PROBLEM STATEMENT
Look in the material below for the line holding "letter-spacing: -0.3px;". Set it down exactly, with each later line up to and including the line holding "font-size: 9.5px;".

[[ RECORDS SHOWN open ]]

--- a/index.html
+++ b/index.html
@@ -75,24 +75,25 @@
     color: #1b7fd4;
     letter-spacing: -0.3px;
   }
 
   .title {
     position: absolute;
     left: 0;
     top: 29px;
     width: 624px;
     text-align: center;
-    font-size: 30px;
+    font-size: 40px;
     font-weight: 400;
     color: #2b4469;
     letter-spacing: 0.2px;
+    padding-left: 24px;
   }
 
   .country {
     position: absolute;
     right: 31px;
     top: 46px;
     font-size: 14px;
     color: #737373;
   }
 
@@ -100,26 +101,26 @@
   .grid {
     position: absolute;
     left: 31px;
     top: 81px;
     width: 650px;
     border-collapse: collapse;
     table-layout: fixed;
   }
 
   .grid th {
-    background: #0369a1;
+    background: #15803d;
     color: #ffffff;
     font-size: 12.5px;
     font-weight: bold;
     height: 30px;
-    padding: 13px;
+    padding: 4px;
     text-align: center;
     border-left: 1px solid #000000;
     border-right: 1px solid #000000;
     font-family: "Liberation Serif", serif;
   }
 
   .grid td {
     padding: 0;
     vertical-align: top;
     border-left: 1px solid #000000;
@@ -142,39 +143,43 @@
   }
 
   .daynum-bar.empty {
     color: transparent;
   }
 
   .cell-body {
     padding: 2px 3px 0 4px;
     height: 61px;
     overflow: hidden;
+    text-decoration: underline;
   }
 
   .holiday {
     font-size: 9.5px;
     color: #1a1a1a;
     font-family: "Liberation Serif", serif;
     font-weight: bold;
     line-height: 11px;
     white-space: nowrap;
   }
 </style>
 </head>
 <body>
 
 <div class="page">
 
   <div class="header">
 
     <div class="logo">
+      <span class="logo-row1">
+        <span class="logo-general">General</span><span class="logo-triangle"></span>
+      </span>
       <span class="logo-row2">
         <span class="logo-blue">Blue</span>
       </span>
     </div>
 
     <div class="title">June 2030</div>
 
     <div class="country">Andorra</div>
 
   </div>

[[ RECORDS SHOWN closed ]]
[[ RECORDS SHOWN open ]]

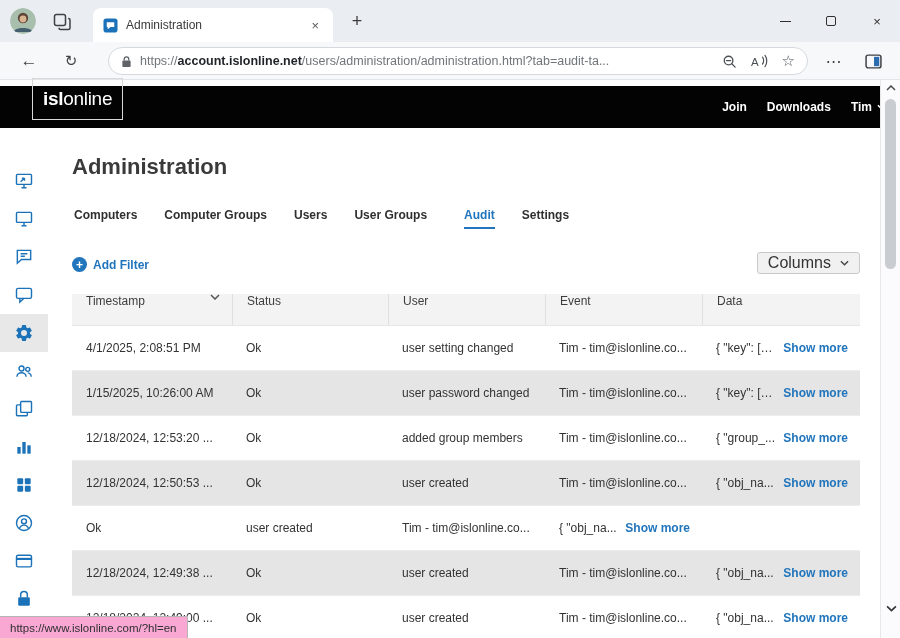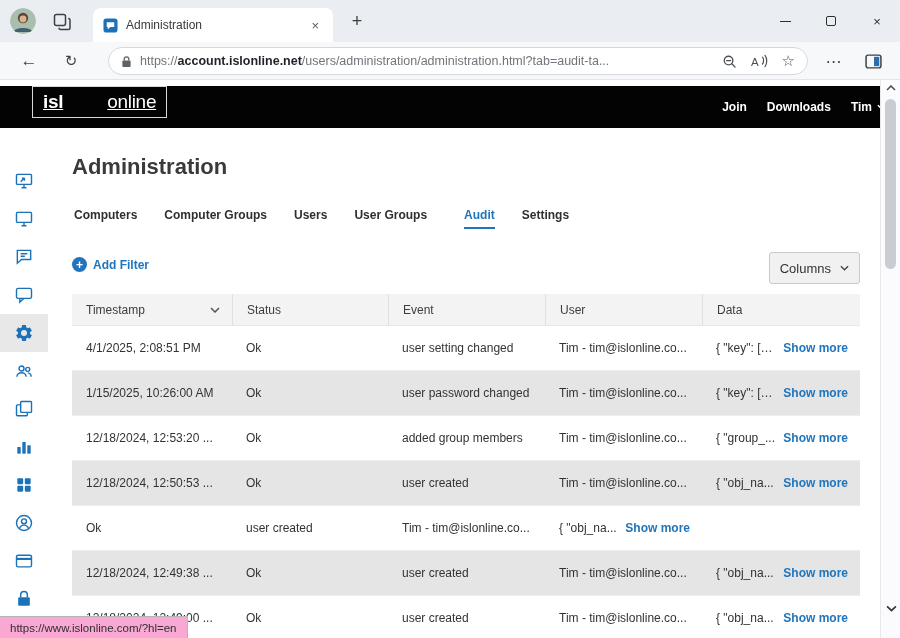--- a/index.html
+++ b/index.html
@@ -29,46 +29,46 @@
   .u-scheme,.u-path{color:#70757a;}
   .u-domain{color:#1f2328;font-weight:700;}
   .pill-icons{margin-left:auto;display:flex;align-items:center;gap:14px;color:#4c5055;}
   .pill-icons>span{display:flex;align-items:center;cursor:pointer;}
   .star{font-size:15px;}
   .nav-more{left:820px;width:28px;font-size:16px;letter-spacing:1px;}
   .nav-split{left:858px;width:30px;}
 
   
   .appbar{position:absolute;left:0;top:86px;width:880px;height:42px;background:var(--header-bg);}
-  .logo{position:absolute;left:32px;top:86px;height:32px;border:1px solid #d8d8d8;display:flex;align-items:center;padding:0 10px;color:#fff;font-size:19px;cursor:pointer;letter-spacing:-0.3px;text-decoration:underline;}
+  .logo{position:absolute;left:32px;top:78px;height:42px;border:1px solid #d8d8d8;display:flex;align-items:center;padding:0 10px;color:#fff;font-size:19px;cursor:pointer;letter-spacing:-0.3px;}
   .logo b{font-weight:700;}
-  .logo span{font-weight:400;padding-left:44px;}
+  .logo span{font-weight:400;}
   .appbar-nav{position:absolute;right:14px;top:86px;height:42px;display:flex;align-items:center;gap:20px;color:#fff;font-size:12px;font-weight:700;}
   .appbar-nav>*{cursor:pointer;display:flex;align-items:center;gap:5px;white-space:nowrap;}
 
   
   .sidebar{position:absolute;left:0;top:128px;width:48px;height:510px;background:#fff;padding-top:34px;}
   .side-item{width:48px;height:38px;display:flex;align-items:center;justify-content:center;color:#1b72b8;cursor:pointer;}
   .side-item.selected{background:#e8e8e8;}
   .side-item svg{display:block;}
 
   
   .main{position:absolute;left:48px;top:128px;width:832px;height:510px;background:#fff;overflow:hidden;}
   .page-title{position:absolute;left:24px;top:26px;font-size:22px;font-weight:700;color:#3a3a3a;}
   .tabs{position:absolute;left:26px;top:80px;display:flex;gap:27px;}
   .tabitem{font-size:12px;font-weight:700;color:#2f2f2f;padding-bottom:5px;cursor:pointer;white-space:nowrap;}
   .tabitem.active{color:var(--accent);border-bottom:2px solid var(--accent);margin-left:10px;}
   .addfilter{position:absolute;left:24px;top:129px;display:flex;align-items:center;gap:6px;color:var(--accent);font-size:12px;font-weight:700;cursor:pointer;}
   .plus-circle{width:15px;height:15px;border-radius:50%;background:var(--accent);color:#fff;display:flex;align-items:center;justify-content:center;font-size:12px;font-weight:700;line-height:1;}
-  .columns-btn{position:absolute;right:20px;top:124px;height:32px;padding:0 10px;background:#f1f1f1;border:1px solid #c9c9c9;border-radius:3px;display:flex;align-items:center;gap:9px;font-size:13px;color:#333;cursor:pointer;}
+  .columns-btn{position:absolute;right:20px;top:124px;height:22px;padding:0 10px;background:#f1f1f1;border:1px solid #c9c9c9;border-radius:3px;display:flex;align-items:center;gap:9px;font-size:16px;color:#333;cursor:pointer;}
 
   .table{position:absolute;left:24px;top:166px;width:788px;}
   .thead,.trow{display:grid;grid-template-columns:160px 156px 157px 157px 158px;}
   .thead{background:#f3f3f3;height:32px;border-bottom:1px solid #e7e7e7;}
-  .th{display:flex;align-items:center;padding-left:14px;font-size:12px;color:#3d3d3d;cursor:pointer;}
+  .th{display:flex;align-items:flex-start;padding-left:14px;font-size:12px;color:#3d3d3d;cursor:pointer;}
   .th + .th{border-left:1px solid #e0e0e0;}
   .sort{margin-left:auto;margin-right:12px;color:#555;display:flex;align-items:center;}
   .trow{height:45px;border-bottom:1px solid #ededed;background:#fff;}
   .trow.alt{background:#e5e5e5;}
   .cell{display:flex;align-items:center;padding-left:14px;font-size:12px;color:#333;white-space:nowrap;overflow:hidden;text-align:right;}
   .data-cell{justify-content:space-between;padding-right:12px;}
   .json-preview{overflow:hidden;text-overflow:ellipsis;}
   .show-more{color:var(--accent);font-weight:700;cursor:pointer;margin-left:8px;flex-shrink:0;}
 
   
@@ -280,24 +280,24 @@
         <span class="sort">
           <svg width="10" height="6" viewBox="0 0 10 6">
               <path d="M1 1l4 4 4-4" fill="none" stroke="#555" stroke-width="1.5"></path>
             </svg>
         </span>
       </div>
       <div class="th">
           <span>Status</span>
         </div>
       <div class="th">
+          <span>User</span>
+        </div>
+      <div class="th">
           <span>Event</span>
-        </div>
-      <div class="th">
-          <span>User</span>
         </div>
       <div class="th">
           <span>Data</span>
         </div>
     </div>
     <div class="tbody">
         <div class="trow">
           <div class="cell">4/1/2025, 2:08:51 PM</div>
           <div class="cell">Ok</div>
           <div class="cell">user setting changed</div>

[[ RECORDS SHOWN closed ]]

REPLY TO THE TASK
     letter-spacing: -0.3px;
   }
 
   .title {
     position: absolute;
     left: 0;
     top: 29px;
     width: 624px;
     text-align: center;
-    font-size: 30px;
+    font-size: 40px;
     font-weight: 400;
     color: #2b4469;
     letter-spacing: 0.2px;
+    padding-left: 24px;
   }
 
   .country {
     position: absolute;
     right: 31px;
     top: 46px;
     font-size: 14px;
     color: #737373;
   }
 
@@ -100,26 +101,26 @@
   .grid {
     position: absolute;
     left: 31px;
     top: 81px;
     width: 650px;
     border-collapse: collapse;
     table-layout: fixed;
   }
 
   .grid th {
-    background: #0369a1;
+    background: #15803d;
     color: #ffffff;
     font-size: 12.5px;
     font-weight: bold;
     height: 30px;
-    padding: 13px;
+    padding: 4px;
     text-align: center;
     border-left: 1px solid #000000;
     border-right: 1px solid #000000;
     font-family: "Liberation Serif", serif;
   }
 
   .grid td {
     padding: 0;
     vertical-align: top;
     border-left: 1px solid #000000;
@@ -142,39 +143,43 @@
   }
 
   .daynum-bar.empty {
     color: transparent;
   }
 
   .cell-body {
     padding: 2px 3px 0 4px;
     height: 61px;
     overflow: hidden;
+    text-decoration: underline;
   }
 
   .holiday {
     font-size: 9.5px;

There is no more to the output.